> PROBLEM DESCRIPTION:
A faithful copy without images is required: write out all the records exactly.

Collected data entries
↓

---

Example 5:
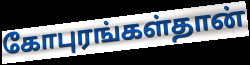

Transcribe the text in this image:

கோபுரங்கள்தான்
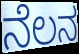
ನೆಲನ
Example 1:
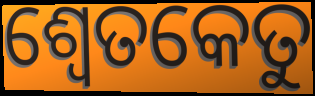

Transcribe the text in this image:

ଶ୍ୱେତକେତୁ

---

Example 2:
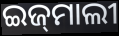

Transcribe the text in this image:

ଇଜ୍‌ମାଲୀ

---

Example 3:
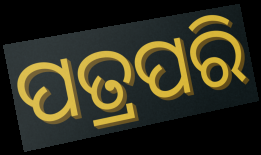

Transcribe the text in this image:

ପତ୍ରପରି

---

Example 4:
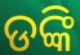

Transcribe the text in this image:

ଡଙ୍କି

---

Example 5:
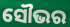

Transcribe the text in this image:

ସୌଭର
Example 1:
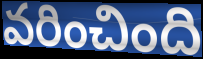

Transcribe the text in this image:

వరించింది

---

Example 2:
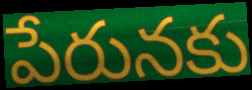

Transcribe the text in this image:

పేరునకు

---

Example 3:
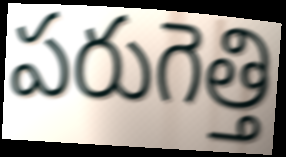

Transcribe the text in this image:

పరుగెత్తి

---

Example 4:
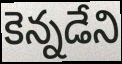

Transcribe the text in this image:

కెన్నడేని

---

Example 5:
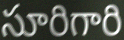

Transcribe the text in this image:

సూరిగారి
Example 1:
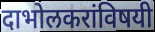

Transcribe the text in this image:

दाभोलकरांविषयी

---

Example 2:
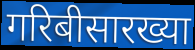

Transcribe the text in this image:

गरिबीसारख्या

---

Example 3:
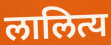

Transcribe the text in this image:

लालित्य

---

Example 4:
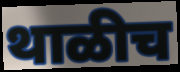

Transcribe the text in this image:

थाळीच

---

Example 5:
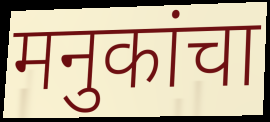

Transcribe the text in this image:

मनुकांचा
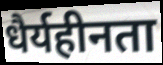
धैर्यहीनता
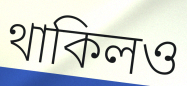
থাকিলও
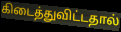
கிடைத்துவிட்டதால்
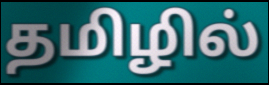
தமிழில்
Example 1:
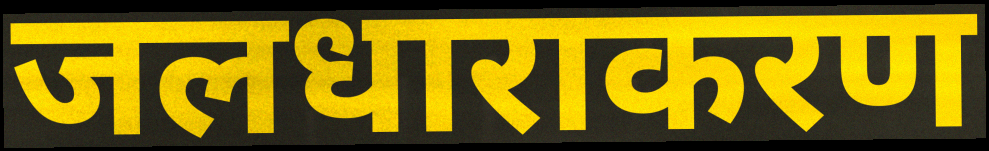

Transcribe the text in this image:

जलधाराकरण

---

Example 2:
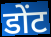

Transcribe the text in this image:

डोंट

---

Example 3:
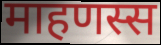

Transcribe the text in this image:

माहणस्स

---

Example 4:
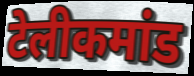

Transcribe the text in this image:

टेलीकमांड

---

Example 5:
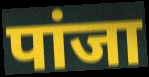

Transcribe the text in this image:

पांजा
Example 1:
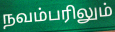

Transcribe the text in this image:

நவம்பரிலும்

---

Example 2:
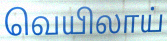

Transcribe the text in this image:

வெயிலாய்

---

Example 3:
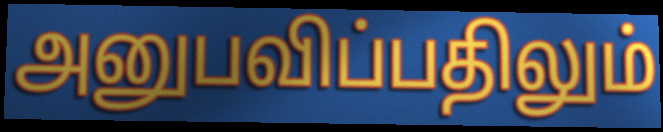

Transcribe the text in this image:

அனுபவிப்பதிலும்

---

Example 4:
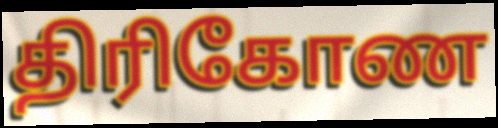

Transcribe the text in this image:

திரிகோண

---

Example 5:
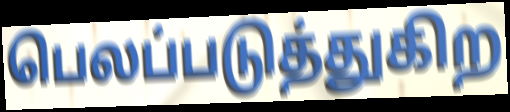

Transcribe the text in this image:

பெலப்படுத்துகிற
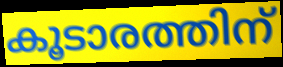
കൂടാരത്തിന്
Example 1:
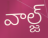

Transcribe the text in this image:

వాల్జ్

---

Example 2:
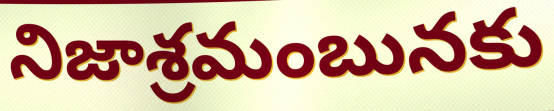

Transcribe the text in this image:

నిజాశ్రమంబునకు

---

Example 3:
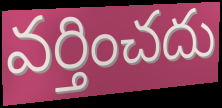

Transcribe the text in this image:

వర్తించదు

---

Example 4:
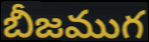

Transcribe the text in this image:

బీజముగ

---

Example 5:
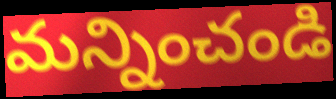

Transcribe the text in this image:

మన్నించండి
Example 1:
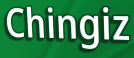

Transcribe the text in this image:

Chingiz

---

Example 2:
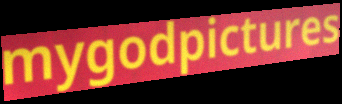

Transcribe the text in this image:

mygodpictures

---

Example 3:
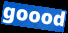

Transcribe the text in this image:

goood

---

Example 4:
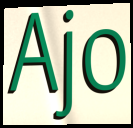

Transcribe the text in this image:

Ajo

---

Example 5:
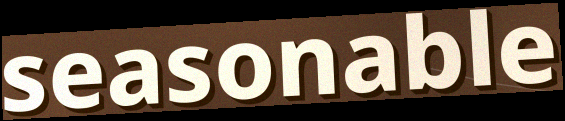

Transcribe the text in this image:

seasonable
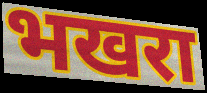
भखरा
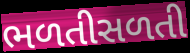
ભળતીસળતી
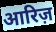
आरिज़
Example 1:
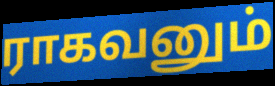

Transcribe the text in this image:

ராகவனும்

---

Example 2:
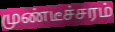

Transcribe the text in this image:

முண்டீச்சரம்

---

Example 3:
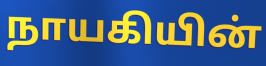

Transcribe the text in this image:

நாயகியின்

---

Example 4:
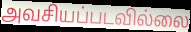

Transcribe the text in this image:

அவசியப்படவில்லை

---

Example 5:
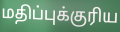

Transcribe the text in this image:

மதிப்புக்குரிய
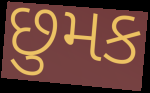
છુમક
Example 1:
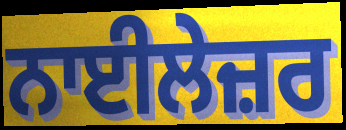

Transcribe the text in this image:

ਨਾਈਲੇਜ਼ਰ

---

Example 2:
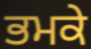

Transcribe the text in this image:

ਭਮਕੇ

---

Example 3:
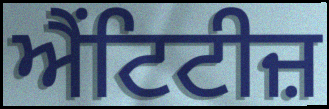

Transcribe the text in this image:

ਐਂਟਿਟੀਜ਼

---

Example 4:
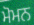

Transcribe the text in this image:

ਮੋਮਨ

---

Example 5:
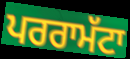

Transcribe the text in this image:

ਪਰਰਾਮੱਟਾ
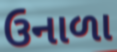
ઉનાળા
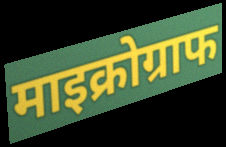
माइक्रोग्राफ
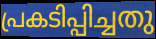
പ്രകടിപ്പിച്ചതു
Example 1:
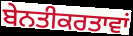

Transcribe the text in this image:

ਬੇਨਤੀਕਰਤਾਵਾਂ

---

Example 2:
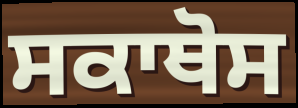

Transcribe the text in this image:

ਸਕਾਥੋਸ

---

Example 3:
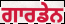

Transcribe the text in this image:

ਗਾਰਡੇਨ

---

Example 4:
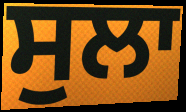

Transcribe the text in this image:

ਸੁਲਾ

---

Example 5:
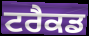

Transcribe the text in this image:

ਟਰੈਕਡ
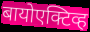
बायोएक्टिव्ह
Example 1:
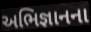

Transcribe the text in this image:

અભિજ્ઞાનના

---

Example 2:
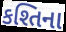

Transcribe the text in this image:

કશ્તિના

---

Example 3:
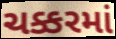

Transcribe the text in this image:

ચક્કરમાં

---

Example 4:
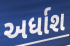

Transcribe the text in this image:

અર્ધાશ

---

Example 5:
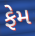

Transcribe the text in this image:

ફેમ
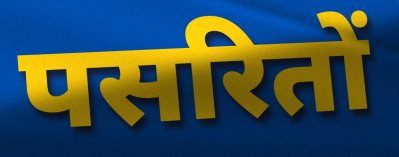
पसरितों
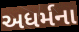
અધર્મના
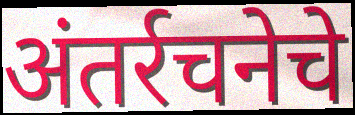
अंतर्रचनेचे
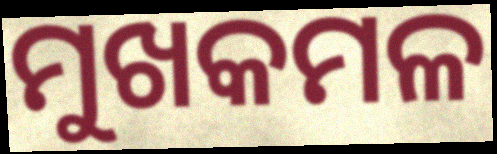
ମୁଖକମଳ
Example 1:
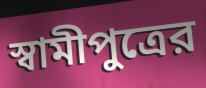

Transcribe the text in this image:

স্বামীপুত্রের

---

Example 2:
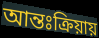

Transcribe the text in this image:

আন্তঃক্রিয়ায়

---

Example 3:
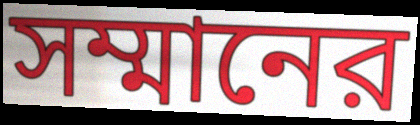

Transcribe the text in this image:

↑

> OUTPUT FOR THIS EXERCISE:
---

Example 5:

Transcribe the text in this image:

கோபுரங்கள்தான்
ನೆಲನ
Example 1:

Transcribe the text in this image:

ଶ୍ୱେତକେତୁ

---

Example 2:

Transcribe the text in this image:

ଇଜ୍‌ମାଲୀ

---

Example 3:

Transcribe the text in this image:

ପତ୍ରପରି

---

Example 4:

Transcribe the text in this image:

ଡଙ୍କି

---

Example 5:

Transcribe the text in this image:

ସୌଭର
Example 1:

Transcribe the text in this image:

వరించింది

---

Example 2:

Transcribe the text in this image:

పేరునకు

---

Example 3:

Transcribe the text in this image:

పరుగెత్తి

---

Example 4:

Transcribe the text in this image:

కెన్నడేని

---

Example 5:

Transcribe the text in this image:

సూరిగారి
Example 1:

Transcribe the text in this image:

दाभोलकरांविषयी

---

Example 2:

Transcribe the text in this image:

गरिबीसारख्या

---

Example 3:

Transcribe the text in this image:

लालित्य

---

Example 4:

Transcribe the text in this image:

थाळीच

---

Example 5:

Transcribe the text in this image:

मनुकांचा
धैर्यहीनता
থাকিলও
கிடைத்துவிட்டதால்
தமிழில்
Example 1:

Transcribe the text in this image:

जलधाराकरण

---

Example 2:

Transcribe the text in this image:

डोंट

---

Example 3:

Transcribe the text in this image:

माहणस्स

---

Example 4:

Transcribe the text in this image:

टेलीकमांड

---

Example 5:

Transcribe the text in this image:

पांजा
Example 1:

Transcribe the text in this image:

நவம்பரிலும்

---

Example 2:

Transcribe the text in this image:

வெயிலாய்

---

Example 3:

Transcribe the text in this image:

அனுபவிப்பதிலும்

---

Example 4:

Transcribe the text in this image:

திரிகோண

---

Example 5:

Transcribe the text in this image:

பெலப்படுத்துகிற
കൂടാരത്തിന്
Example 1:

Transcribe the text in this image:

వాల్జ్

---

Example 2:

Transcribe the text in this image:

నిజాశ్రమంబునకు

---

Example 3:

Transcribe the text in this image:

వర్తించదు

---

Example 4:

Transcribe the text in this image:

బీజముగ

---

Example 5:

Transcribe the text in this image:

మన్నించండి
Example 1:

Transcribe the text in this image:

Chingiz

---

Example 2:

Transcribe the text in this image:

mygodpictures

---

Example 3:

Transcribe the text in this image:

goood

---

Example 4:

Transcribe the text in this image:

Ajo

---

Example 5:

Transcribe the text in this image:

seasonable
भखरा
ભળતીસળતી
आरिज़
Example 1:

Transcribe the text in this image:

ராகவனும்

---

Example 2:

Transcribe the text in this image:

முண்டீச்சரம்

---

Example 3:

Transcribe the text in this image:

நாயகியின்

---

Example 4:

Transcribe the text in this image:

அவசியப்படவில்லை

---

Example 5:

Transcribe the text in this image:

மதிப்புக்குரிய
છુમક
Example 1:

Transcribe the text in this image:

ਨਾਈਲੇਜ਼ਰ

---

Example 2:

Transcribe the text in this image:

ਭਮਕੇ

---

Example 3:

Transcribe the text in this image:

ਐਂਟਿਟੀਜ਼

---

Example 4:

Transcribe the text in this image:

ਮੋਮਨ

---

Example 5:

Transcribe the text in this image:

ਪਰਰਾਮੱਟਾ
ઉનાળા
माइक्रोग्राफ
പ്രകടിപ്പിച്ചതു
Example 1:

Transcribe the text in this image:

ਬੇਨਤੀਕਰਤਾਵਾਂ

---

Example 2:

Transcribe the text in this image:

ਸਕਾਥੋਸ

---

Example 3:

Transcribe the text in this image:

ਗਾਰਡੇਨ

---

Example 4:

Transcribe the text in this image:

ਸੁਲਾ

---

Example 5:

Transcribe the text in this image:

ਟਰੈਕਡ
बायोएक्टिव्ह
Example 1:

Transcribe the text in this image:

અભિજ્ઞાનના

---

Example 2:

Transcribe the text in this image:

કશ્તિના

---

Example 3:

Transcribe the text in this image:

ચક્કરમાં

---

Example 4:

Transcribe the text in this image:

અર્ધાશ

---

Example 5:

Transcribe the text in this image:

ફેમ
पसरितों
અધર્મના
अंतर्रचनेचे
ମୁଖକମଳ
Example 1:

Transcribe the text in this image:

স্বামীপুত্রের

---

Example 2:

Transcribe the text in this image:

আন্তঃক্রিয়ায়

---

Example 3:

Transcribe the text in this image:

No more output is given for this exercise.